Das im Kunstrasen verwendete Granulat gerät stetig in die Umwelt und muss aufgefüllt werden. Daher ist in der neuen EU-Richtlinie gegen Plastik vorgesehen, dass ab 2022 kein schädliches Granulat mehr auf diese Weise in die Umwelt gelangen soll - das wiederum soll ein Verbot von Kunstrasenplätzen bedeuten, und derer gibt es in Österreich 259. Allein 50 davon sind, so ÖFB-Generalsekretär Thomas Hollerer, in Wien zu finden.

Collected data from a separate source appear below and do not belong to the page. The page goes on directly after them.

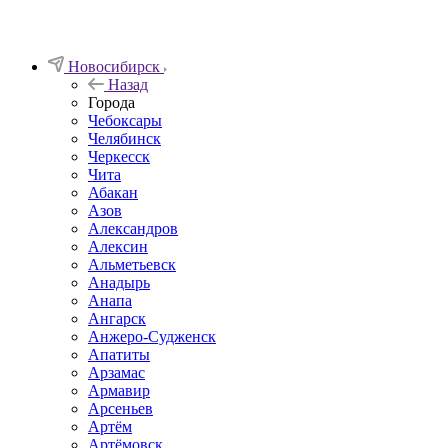
Новосибирск
Назад
Города
Чебоксары
Челябинск
Черкесск
Чита
Абакан
Азов
Александров
Алексин
Альметьевск
Анадырь
Анапа
Ангарск
Анжеро-Судженск
Апатиты
Арзамас
Армавир
Арсеньев
Артём
Артёмовск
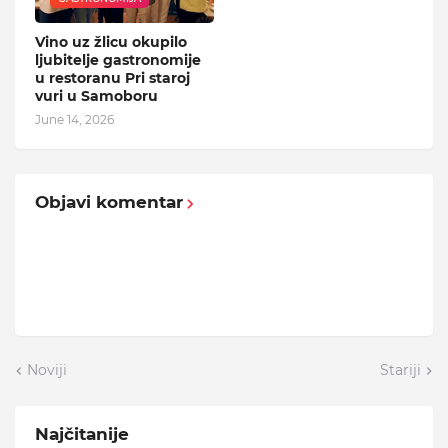
Vino uz žlicu okupilo
ljubitelje gastronomije
u restoranu Pri staroj
vuri u Samoboru
June 14, 2026
Objavi komentar
Noviji
Stariji
Najčitanije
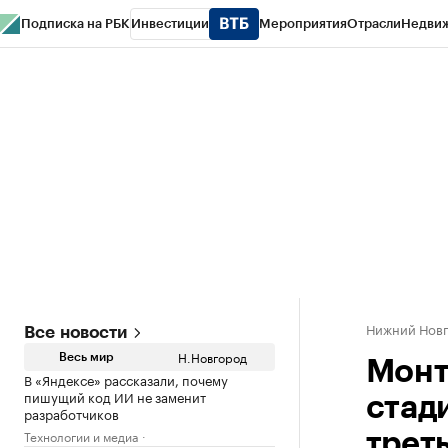
Подписка на РБК
Инвестиции
Мероприятия
Отрасли
Недви
РБК Курсы
РБК Life
Тренды
Визионеры
Национальные проекты
Горо
Газета
Спецпроекты СПб
Конференции СПб
Спецпроекты
Проверк
Нижний Нов
Все новости
Н.Новгород
Весь мир
Монт
В «Яндексе» рассказали, почему
пишущий код ИИ не заменит
стад
разработчиков
Технологии и медиа
трет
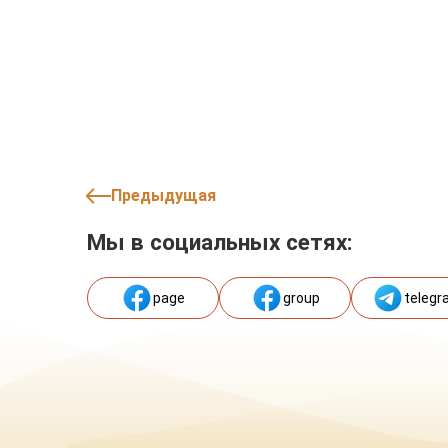
Предыдущая
Мы в социальных сетях:
page
group
telegr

„Naturrasen kann einer solchen Belastung nicht standhalten“
Ein Aus könnte verheerend für den Sport werden. Hollerer erklärt, dass es vielerorts ohne Kunstrasen schlicht nicht geht: Man brauche ihn, „um trotz Platzmangels den Trainings- und Spielbetrieb von der Kinder- bis zur ersten Mannschaft aufrechtzuerhalten“. „Ein Naturrasen kann einer solchen Belastung nicht standhalten.“
Schon zuvor schlug der deutsche Innenminister Horst Seehofer in der „Welt am Sonntag“ Alarm: „Ich will einen vernünftigen Ausgleich zwischen Umweltschutz und den berechtigten Interessen des Sports.“ Daher fordert er eine sechsjährige Übergangsfrist für die Umrüstung auf neue Plätze in der EU-Richtlinie.

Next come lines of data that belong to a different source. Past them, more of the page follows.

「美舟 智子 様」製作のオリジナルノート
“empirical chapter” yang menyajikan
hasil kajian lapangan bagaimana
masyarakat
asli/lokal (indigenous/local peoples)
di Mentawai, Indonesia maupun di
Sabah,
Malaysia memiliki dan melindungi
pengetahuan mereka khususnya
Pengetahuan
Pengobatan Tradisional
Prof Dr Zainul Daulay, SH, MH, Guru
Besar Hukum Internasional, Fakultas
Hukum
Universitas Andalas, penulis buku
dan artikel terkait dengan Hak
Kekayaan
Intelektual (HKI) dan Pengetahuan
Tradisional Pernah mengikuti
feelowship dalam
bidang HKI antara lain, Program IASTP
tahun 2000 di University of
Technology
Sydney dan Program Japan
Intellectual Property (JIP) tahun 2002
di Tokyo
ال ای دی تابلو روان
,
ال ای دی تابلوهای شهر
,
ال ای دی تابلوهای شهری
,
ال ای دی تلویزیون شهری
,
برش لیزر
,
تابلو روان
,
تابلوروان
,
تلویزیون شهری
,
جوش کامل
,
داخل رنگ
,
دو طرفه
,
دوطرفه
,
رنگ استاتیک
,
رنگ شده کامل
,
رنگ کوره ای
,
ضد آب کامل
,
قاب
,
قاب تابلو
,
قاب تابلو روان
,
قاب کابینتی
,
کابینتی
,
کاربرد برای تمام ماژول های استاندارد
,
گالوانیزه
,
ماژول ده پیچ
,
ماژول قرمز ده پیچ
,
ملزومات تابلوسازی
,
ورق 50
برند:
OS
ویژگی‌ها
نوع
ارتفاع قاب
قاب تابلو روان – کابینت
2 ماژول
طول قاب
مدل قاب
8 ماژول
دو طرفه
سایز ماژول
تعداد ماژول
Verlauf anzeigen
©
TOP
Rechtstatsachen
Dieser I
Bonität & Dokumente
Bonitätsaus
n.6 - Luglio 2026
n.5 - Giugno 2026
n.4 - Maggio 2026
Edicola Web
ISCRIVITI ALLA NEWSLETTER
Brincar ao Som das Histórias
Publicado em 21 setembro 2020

Auch österreichische Regierung skeptisch
Auch die österreichische Regierung ist skeptisch: Aus dem Umfeld des für Sport mit zuständigen Finanzministers heißt es zur „Krone“, dass man „bestehende Anlagen nicht verbieten“ solle; es brauche dabei „entsprechendes Augenmaß“. Die ÖVP schlägt indes vor, dass „bei Neuanlagen und Generalsanierungen über eine Verpflichtung zur Umrüstung“ nachgedacht werden könne. Schließlich gebe es „gute andere Materialien, zum Beispiel Kork“. Umstiege müssten aber finanziell gefördert werden.

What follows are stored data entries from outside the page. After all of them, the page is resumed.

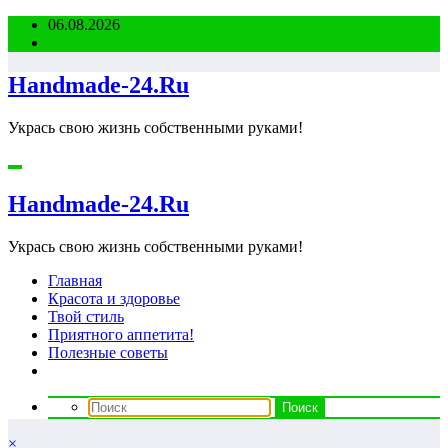
Перейти
06.08.2026
к
содержимому
Handmade-24.Ru
Укрась свою жизнь собственными руками!
Handmade-24.Ru
Укрась свою жизнь собственными руками!
Главная
Красота и здоровье
Твой стиль
Приятного аппетита!
Полезные советы
×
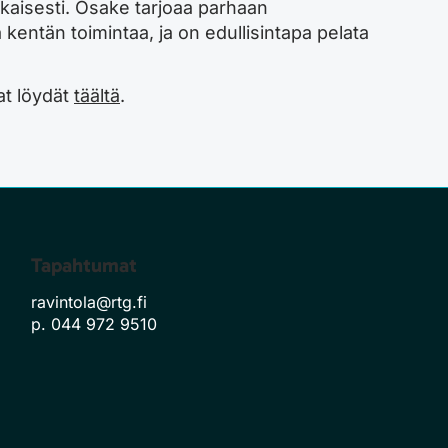
äaikaisesti. Osake tarjoaa parhaan
entän toimintaa, ja on edullisintapa pelata
at löydät
täältä
.
Tapahtumat
ravintola@rtg.fi
p. 044 972 9510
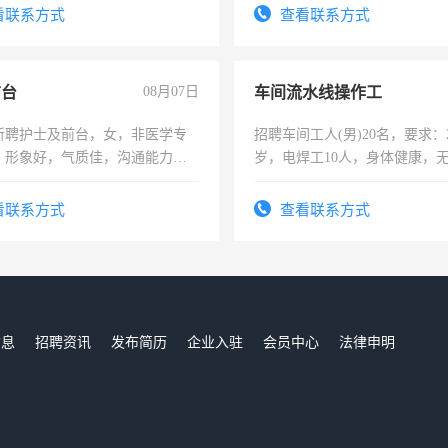
录，客服要求45岁以下高中以
看联系方式
查看联系方式
懂电脑工作认真，性格开朗有
能力，工程，懂水电维修。
前台
08月07日
车间流水线操作工
所聘护士及前台，女，非医学专
招聘车间工人(男)20名，要求：2
，形象好，气质佳，沟通能力
岁，电焊工10人，身体健康，
试，周日休息。
好。薪资：4500-7000元，标
宿，免费发放劳保用品，两班
看联系方式
查看联系方式
25号准时发放工资，工作时间1
信息
招聘资讯
发布简历
企业入驻
会员中心
法律申明
们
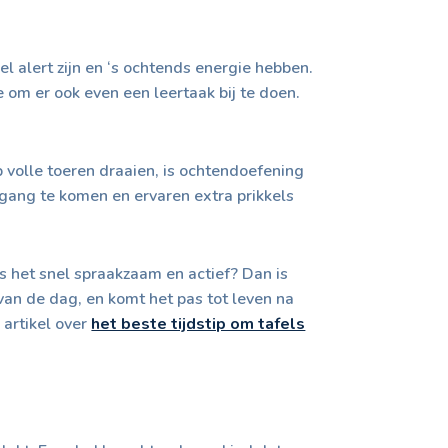
l alert zijn en ‘s ochtends energie hebben.
e om er ook even een leertaak bij te doen.
 volle toeren draaien, is ochtendoefening
 gang te komen en ervaren extra prikkels
Is het snel spraakzaam en actief? Dan is
 van de dag, en komt het pas tot leven na
 artikel over
het beste tijdstip om tafels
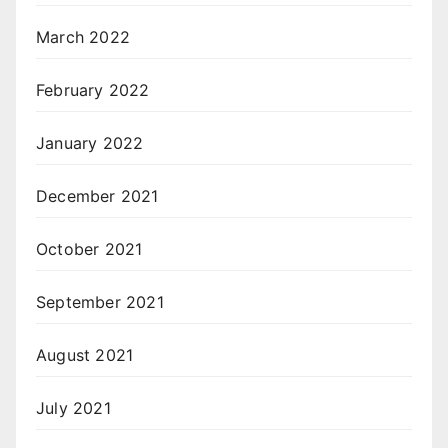
March 2022
February 2022
January 2022
December 2021
October 2021
September 2021
August 2021
July 2021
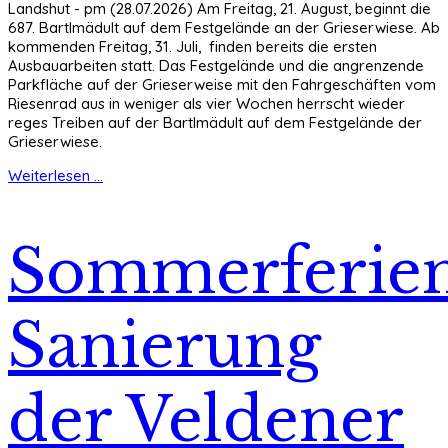
Landshut - pm (28.07.2026) Am Freitag, 21. August, beginnt die
687. Bartlmädult auf dem Festgelände an der Grieserwiese. Ab
kommenden Freitag, 31. Juli, finden bereits die ersten
Ausbauarbeiten statt. Das Festgelände und die angrenzende
Parkfläche auf der Grieserweise mit den Fahrgeschäften vom
Riesenrad aus in weniger als vier Wochen herrscht wieder
reges Treiben auf der Bartlmädult auf dem Festgelände der
Grieserwiese.
Weiterlesen ...
Sommerferien
Sanierung
der Veldener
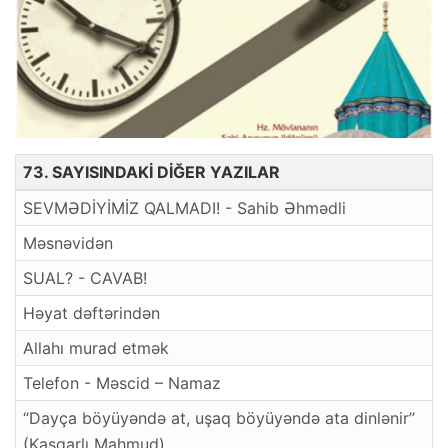
73. SAYISINDAKİ DİĞER YAZILAR
SEVMƏDİYİMİZ QALMADI! - Sahib Əhmədli
Məsnəvidən
SUAL? - CAVAB!
Həyat dəftərindən
Allahı murad etmək
Telefon - Məscid – Namaz
“Dayça böyüyəndə at, uşaq böyüyəndə ata dinlənir”
(Kaşqarlı Mahmud)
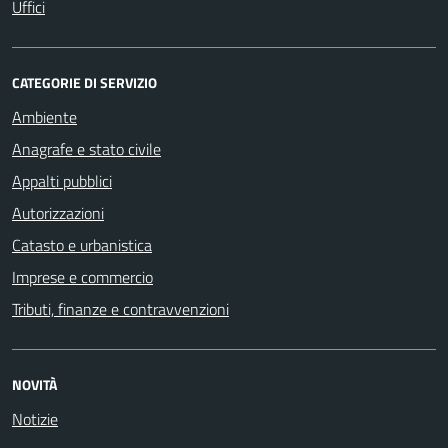
Uffici
CATEGORIE DI SERVIZIO
Ambiente
Anagrafe e stato civile
Appalti pubblici
Autorizzazioni
Catasto e urbanistica
Imprese e commercio
Tributi, finanze e contravvenzioni
NOVITÀ
Notizie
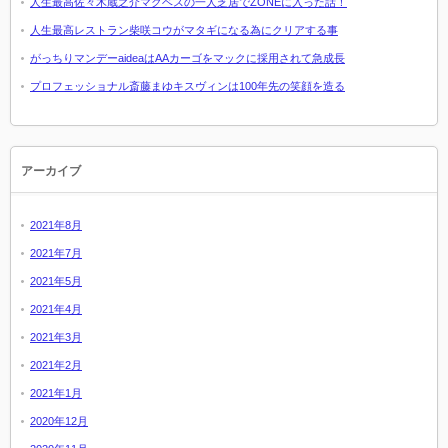
人生最高佐々木蔵之介マクベスの一人芝居でZONEに入った話！
人生最高レストラン柴咲コウがマタギになる為にクリアする事
がっちりマンデーaideaはAAカーゴをマックに採用されて急成長
プロフェッショナル斎藤まゆキスヴィンは100年先の笑顔を造る
アーカイブ
2021年8月
2021年7月
2021年5月
2021年4月
2021年3月
2021年2月
2021年1月
2020年12月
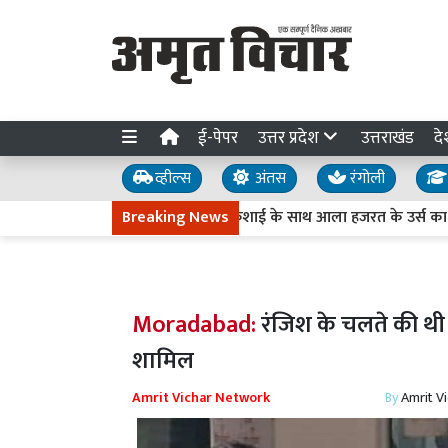
ई-पेपर
उत्तर प्रदेश
उत्तराखंड
दे
व्हील्स
अंतस
रंगोली
बरेली में परचम कुशाई के साथ आला हजरत के उर्स का आगा
Breaking News
Moradabad:
रंजिश के चलते की थी कौ
शामिल
Amrit Vichar Network
By
Amrit V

So oder so: Das letzte Wort scheint jedenfalls noch nicht gesprochen - schließlich muss die EU-Richtlinie erst in den nationalen Parlamenten umgesetzt werden.
Toni Polster: „Das wird es niemals geben“
„Das kann es gar nicht geben und wird sich niemals durchsetzen", meint indessen SC-Wiener-Viktoria-Trainer Toni Polster. Der Ex-Teamspieler kann sich mit der Idee, Kunstrasenplätze in Zukunft komplett abzuschaffen, gar nicht anfreunden. Mit seinem Ostligisten wäre der 55-Jährige in diesem Fall ebenfalls betroffen.
Wie so viele Vereine in Wien haben die Meidlinger nur einen einzigen Kunstrasenplatz in der Oswaldgasse zur Verfügung. “Bei uns sind jeden Tag um die 500 Kinder im Training. Die würden dann alle auf der Straße stehen, oder was?„, brummt Polster, der auch die dadurch anstehenden Kosten und Probleme nicht nachvollziehen kann. “Ein Rasenplatz kostet sehr viel Geld und muss täglich gepflegt werden. Dafür ist wieder zusätzliches Personal nötig. Die meisten Fußballklubs können das finanziell niemals stemmen.
Fakt ist auch, dass vielen Sportanlagen eine geeignete Infrastruktur für einen Rasenplatz fehlt. „Mit dieser Aktion würde man dem Fußball extremen Schaden zufügen. Das wäre eine Katastrophe, die einen Verein in den Ruin treiben könnte", ist Polster überzeugt.